WATCH OUT FOR TRENDINESS
Education is exciting, often because of the chance to innovate and try out new ideas. However, it is important to consider and study the merit of new ideas. ‘Reform’ and ‘initiative’ are words often overdone.
Education that bounces from one new idea to the next, to the next in rapid succession, can present a destabilising and hard to follow classroom experience for children. There seems no end to the plethora of ideas, approaches and priorities that come along.
It is important that schools and teachers apply a filter to suggestions of change. The pros and cons of issues need to be considered. To grasp at something new for the sake of its novelty is unwise.
Schools and staff who take and consider ideas and change suggestions are wise. This is where the value of collaboration and conversation comes to the fore. Within every group, there are those who want to run with change, others who prefer dialogue and careful consideration and a third group who dig in and avoid change at all costs. From this delightful mix, school organisation evolves.
Some thoughts:
* Discuss issues with colleagues and also be a sounding board for them.
* Read and research new initiatives.
* Make a list of the pros and cons relative to change in teaching approaches.
* Discuss ideas with people who may have trialled them.
* Make the subject one for discussion at unit meetings and possibly whole staff meetings.
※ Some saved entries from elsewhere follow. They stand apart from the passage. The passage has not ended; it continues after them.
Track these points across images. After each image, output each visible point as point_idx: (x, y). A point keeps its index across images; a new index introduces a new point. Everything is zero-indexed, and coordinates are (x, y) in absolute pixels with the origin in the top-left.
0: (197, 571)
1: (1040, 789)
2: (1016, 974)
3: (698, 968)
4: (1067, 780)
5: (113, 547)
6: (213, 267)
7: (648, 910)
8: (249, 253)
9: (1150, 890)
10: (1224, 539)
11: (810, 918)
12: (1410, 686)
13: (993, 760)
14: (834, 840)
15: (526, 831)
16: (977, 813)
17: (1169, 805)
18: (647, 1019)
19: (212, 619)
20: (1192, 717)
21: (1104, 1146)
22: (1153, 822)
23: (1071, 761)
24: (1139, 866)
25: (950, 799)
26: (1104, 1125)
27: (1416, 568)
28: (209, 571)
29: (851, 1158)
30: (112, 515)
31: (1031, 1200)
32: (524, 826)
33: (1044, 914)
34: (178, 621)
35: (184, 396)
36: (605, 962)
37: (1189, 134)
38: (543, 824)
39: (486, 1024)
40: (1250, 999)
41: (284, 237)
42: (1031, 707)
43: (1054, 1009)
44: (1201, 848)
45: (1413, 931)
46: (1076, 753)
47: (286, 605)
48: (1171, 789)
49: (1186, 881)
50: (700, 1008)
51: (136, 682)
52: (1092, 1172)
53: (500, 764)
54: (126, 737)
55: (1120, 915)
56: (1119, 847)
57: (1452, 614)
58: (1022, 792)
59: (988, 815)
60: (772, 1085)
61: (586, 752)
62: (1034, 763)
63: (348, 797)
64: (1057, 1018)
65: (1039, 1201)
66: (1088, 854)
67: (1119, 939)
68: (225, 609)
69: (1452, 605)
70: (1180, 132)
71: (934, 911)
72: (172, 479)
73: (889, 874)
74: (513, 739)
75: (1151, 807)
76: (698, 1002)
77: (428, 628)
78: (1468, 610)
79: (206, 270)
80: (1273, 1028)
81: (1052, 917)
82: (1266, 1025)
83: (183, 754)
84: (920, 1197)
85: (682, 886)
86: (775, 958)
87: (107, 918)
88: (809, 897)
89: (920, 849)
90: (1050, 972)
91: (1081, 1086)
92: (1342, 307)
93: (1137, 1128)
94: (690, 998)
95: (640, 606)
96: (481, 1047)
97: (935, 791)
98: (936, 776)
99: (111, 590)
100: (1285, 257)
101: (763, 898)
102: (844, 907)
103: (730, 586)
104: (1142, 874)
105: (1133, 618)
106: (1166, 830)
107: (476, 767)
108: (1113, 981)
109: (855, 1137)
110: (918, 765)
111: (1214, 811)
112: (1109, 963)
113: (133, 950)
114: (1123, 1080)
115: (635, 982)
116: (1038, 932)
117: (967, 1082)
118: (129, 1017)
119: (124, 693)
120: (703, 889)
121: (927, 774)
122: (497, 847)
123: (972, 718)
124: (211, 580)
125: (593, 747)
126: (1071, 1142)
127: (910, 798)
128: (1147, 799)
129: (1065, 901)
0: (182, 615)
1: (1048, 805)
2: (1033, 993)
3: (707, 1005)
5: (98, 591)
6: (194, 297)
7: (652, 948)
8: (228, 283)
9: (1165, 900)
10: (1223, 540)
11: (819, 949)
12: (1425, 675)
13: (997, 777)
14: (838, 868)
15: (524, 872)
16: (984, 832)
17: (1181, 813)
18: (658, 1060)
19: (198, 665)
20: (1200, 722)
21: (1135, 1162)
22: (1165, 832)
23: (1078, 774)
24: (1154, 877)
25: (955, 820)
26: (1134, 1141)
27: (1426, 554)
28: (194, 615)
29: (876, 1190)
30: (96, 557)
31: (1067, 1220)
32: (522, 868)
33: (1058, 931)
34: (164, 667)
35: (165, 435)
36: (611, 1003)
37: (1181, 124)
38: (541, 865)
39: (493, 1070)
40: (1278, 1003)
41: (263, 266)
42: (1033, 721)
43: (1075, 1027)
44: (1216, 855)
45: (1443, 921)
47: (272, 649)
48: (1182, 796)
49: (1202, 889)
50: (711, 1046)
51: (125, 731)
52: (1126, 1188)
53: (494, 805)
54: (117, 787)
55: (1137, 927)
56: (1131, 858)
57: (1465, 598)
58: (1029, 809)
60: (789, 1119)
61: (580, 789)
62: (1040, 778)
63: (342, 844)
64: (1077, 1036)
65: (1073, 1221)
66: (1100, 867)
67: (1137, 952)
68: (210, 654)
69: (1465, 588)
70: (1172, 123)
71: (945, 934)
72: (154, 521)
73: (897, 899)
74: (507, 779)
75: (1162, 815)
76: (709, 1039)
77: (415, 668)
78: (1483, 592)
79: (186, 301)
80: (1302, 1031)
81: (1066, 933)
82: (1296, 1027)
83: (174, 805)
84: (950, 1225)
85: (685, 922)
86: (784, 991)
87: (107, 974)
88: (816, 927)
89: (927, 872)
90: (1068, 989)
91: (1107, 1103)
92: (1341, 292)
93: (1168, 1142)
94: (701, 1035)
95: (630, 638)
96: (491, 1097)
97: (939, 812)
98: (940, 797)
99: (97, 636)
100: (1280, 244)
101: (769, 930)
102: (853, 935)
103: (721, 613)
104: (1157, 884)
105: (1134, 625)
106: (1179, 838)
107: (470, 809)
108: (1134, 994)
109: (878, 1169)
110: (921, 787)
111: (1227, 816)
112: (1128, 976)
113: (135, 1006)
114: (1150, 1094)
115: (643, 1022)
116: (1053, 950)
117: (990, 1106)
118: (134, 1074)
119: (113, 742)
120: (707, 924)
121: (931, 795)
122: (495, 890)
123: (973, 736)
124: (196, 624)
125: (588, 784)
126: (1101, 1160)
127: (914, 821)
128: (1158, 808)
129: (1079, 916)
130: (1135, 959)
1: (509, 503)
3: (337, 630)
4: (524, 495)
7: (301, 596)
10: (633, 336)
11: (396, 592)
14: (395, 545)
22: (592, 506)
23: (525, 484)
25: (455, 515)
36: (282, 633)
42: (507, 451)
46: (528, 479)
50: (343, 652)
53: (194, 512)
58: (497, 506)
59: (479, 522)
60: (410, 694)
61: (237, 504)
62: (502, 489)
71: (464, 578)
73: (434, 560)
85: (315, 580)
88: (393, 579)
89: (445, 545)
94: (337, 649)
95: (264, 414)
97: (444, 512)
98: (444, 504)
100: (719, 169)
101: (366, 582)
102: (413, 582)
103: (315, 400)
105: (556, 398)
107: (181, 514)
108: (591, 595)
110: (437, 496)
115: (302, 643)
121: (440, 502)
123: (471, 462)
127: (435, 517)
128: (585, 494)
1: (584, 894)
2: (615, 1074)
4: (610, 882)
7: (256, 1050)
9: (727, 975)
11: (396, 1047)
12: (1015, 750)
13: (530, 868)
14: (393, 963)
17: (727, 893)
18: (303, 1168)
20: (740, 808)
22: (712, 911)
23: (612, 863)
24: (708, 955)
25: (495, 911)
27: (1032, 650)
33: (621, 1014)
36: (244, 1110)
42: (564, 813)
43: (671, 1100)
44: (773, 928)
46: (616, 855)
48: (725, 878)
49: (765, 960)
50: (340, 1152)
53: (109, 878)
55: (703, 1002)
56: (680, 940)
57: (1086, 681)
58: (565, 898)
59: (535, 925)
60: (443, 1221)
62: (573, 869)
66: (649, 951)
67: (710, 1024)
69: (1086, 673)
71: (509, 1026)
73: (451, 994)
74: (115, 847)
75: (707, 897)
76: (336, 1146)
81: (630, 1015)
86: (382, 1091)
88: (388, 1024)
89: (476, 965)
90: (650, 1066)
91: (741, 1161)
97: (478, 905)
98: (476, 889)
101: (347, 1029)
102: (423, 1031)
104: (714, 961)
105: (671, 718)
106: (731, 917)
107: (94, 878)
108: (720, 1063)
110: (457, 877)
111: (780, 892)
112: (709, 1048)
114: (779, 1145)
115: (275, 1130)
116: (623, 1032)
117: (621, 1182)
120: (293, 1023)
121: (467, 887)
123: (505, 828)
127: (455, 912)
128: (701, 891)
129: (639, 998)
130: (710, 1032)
* Consider whether changes will build on what has gone before, or whether
they will mean starting all over again in particular areas. There is a lot to be
said for ‘steady state’ or incremental development.
* Take into account budgetary implications of change. Programs that are resource heavy can finish up costing schools a lot of money.
* Consider if change addresses major learning needs or if it is simply about embellishment or ‘prettying the edges’ of learning; is it about superficiality or substance?
Change ought not be resisted by habit. Neither should it be blindly accepted for change’s sake. Consider new ideas on their merit including thinking, reading and discussion with others.
Importantly, consider that change builds on what has gone before. To throw out everything that has been developed, using change as an excuse to ‘start all over’ would be the extreme of foolishness.